Māori children will benefit from groundbreaking research into alternatives to the 'one-size-fits-all' approach used to teach literacy skills, an education specialist says.
Twenty-five kura in the North Island are taking part in the research, which is designed to find different ways to teach tamariki depending on their individual needs.
The $1.25 million project, run by a team at Massey University, will take three years to complete.
James Chapman, from the university's institute of education, said ensuring children could read and learn boiled down to an issue of social equity.
Professor Chapman said introducing a range of assessments that strongly predict and identify literacy learning needs - right from day one - would provide a valuable foundation.
"We expect and believe that Māori and Pasifika children will be the biggest beneficiaries of this differentiated approach, which takes into account their learning needs more carefully and closely than presently is the case in many, but certainly not all classrooms.

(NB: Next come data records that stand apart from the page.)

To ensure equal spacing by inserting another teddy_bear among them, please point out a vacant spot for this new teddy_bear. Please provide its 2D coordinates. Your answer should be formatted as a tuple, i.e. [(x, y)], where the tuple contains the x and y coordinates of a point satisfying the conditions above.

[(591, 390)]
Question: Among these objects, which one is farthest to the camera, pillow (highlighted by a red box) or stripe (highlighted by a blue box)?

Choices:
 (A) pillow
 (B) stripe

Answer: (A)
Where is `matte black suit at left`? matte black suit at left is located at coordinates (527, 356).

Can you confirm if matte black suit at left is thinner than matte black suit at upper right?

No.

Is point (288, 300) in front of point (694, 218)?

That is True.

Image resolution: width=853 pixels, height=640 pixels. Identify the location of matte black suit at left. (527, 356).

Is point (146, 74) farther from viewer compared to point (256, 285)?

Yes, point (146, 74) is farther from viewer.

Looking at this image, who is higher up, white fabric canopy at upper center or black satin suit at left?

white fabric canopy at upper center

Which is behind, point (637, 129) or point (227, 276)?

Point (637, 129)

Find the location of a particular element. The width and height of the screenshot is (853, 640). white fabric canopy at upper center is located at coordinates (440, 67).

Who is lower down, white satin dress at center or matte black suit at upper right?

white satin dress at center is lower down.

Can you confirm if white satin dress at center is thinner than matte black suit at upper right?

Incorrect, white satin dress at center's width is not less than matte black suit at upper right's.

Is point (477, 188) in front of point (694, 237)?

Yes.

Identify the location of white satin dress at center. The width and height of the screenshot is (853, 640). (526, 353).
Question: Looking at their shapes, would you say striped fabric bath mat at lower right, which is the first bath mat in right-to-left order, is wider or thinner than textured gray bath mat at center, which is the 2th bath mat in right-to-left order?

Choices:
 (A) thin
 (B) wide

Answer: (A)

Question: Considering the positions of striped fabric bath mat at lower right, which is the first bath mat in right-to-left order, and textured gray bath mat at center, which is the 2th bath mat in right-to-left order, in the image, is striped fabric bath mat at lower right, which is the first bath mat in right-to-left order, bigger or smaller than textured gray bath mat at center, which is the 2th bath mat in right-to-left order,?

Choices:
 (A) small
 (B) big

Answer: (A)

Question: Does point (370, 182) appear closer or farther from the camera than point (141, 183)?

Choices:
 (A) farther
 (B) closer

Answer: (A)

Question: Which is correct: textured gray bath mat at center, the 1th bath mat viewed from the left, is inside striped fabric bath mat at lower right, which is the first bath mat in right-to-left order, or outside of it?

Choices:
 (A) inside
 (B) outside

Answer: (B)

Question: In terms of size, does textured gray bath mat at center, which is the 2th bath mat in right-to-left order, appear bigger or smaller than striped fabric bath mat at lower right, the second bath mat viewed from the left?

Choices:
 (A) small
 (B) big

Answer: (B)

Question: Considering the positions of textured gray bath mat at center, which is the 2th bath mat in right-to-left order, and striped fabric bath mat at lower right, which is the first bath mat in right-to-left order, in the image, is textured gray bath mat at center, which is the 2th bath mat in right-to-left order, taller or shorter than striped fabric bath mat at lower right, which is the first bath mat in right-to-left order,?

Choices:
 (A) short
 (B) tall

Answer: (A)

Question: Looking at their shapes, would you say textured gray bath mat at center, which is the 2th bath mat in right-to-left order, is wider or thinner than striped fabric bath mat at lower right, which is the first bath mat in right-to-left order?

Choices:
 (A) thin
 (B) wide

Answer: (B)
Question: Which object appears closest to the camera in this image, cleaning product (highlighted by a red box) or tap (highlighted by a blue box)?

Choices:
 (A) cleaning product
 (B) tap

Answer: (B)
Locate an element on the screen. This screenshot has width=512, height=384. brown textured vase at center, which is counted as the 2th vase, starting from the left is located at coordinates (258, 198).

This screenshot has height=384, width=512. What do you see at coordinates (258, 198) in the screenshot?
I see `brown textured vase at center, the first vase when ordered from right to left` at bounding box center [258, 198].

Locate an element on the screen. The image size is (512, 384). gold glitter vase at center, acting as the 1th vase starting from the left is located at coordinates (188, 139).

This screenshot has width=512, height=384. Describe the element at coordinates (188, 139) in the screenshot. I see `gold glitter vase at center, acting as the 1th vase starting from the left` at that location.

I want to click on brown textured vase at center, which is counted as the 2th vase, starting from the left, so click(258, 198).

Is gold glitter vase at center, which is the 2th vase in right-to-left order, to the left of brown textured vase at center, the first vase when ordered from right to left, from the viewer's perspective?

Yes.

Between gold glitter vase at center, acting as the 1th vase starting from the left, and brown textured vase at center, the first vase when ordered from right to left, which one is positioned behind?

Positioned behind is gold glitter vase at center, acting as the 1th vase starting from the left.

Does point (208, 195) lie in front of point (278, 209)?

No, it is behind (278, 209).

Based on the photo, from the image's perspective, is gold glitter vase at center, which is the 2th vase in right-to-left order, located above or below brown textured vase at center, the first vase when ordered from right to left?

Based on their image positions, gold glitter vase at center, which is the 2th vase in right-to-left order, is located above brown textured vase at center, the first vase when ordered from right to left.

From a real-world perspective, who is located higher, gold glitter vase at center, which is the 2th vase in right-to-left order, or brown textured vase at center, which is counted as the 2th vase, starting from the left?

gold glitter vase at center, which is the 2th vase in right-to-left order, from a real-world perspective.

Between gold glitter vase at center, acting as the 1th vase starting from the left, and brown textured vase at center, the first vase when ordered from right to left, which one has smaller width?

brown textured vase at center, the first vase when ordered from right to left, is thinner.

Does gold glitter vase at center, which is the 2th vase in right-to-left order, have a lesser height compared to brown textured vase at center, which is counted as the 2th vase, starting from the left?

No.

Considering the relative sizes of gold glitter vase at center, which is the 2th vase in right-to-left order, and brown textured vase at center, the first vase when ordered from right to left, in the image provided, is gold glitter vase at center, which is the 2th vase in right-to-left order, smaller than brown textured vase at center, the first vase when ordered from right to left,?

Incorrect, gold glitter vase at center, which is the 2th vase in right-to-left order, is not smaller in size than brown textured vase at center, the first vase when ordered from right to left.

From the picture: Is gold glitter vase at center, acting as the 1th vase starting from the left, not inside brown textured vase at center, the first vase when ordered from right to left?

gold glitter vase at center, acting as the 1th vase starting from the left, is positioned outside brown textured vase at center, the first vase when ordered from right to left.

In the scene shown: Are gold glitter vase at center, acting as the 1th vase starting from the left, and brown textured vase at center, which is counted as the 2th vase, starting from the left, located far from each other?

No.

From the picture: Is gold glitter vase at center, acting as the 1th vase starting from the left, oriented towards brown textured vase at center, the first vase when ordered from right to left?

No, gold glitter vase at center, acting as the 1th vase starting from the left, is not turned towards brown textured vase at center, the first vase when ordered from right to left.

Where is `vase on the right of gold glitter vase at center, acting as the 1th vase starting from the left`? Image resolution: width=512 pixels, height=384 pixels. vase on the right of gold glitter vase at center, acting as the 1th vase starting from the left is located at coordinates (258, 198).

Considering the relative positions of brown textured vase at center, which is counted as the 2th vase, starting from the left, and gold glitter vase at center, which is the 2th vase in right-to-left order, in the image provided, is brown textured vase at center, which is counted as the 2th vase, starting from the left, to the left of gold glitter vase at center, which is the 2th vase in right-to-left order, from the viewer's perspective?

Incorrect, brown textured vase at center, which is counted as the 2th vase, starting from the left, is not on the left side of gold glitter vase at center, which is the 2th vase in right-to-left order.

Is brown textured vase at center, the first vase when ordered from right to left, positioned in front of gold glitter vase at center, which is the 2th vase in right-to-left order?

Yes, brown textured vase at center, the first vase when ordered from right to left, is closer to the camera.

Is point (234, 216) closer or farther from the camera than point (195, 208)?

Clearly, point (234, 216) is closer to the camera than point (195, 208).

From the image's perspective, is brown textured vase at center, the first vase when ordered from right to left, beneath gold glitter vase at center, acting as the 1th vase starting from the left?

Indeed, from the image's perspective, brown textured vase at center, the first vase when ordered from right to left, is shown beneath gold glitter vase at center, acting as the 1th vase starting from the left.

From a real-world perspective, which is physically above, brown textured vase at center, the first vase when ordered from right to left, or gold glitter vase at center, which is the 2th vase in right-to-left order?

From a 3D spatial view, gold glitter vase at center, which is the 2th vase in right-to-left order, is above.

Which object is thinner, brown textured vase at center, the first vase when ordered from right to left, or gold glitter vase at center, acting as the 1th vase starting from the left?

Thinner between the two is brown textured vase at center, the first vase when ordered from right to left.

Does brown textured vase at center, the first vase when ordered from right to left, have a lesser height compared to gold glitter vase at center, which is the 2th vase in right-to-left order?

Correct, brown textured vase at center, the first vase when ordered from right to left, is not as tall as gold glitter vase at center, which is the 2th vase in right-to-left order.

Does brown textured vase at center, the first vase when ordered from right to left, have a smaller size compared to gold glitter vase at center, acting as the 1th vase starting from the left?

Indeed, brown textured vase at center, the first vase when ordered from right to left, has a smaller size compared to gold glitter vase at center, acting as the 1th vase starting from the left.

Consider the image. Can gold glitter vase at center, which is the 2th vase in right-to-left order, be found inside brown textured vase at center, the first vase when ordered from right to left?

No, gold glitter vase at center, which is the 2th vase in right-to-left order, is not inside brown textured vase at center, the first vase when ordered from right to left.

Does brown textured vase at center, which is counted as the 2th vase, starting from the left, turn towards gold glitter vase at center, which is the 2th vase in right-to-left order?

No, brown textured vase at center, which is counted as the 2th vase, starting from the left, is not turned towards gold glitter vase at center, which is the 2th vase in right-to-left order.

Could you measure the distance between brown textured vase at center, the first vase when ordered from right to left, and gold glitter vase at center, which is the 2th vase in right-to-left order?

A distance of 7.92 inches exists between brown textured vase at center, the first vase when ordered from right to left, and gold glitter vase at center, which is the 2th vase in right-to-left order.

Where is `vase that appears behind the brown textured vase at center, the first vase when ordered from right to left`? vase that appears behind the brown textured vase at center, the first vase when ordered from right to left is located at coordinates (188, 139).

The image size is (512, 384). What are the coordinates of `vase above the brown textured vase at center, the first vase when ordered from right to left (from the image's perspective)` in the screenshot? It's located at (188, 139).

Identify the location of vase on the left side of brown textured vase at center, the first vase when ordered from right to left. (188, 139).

"We know that many, many teachers are frustrated that they know that they are not doing as well as they could or should do, and they're wanting to find different ways to enhance their teaching, to broaden the range of their teaching approaches for all learners."

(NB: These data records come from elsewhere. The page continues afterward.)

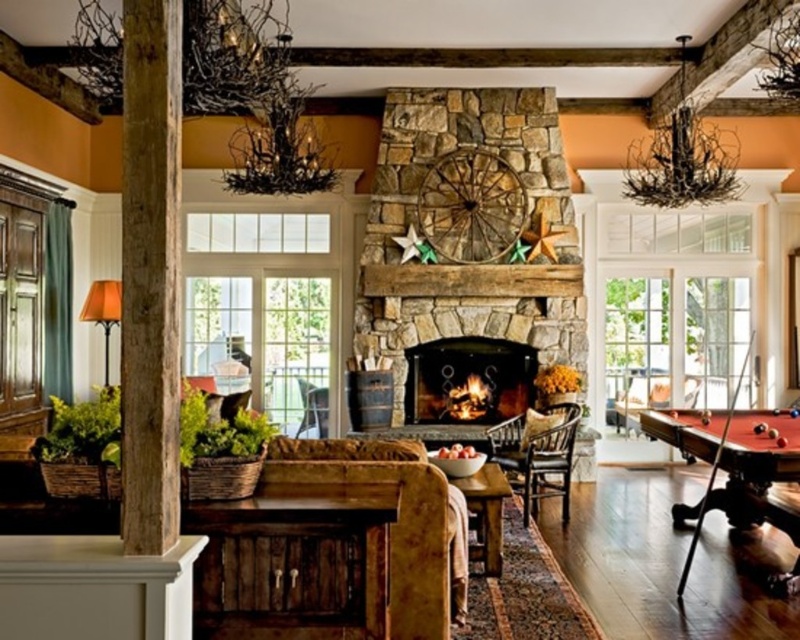
Which of these two, brown rough wood pillar at left or rubberized brown pool table at lower right, stands taller?

Standing taller between the two is brown rough wood pillar at left.

Which is behind, point (128, 372) or point (738, 474)?

Positioned behind is point (738, 474).

Where is `brown rough wood pillar at left`? brown rough wood pillar at left is located at coordinates (150, 275).

Is the position of rustic stone fireplace at center less distant than that of brown leather armchair at center?

That is True.

Which is above, rustic stone fireplace at center or brown leather armchair at center?

Positioned higher is rustic stone fireplace at center.

The image size is (800, 640). Find the location of `rustic stone fireplace at center`. rustic stone fireplace at center is located at coordinates (468, 380).

This screenshot has width=800, height=640. I want to click on rustic stone fireplace at center, so click(468, 380).

Is rubberized brown pool table at lower right taller than dark brown wood armchair at center?

Correct, rubberized brown pool table at lower right is much taller as dark brown wood armchair at center.

Is point (782, 470) positioned behind point (537, 410)?

No, (782, 470) is in front of (537, 410).

This screenshot has height=640, width=800. What are the coordinates of `rubberized brown pool table at lower right` in the screenshot? It's located at (733, 464).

Professor Chapman said the research team, supported by the Ministry of Education, was confident the research would be of enormous benefit to tāngata whenua.
"We're pushing hard the idea that a one-size-fits-all approach to teaching literacy is no longer suitable for children, but a differentiated one that's geared much more closely to the specific needs of learners when they come into school as new entrants and their first year of schooling.
"Broadening the range of approaches that teachers have will ensure children can read, and therefore learn."